**WHAT TO PRODUCE:**
Across the data below, how many lines have the word "left" in them? Give the number and nothing else.

**EXTRACTED MATERIAL:**
───

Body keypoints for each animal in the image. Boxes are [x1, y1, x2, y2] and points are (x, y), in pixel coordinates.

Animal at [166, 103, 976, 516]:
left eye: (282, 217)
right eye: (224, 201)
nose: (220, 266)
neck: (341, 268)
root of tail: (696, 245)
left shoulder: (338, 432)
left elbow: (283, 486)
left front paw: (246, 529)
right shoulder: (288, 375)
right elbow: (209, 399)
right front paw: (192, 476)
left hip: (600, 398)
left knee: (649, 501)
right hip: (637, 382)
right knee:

───

**RESULT OF THE EXERCISE:**
6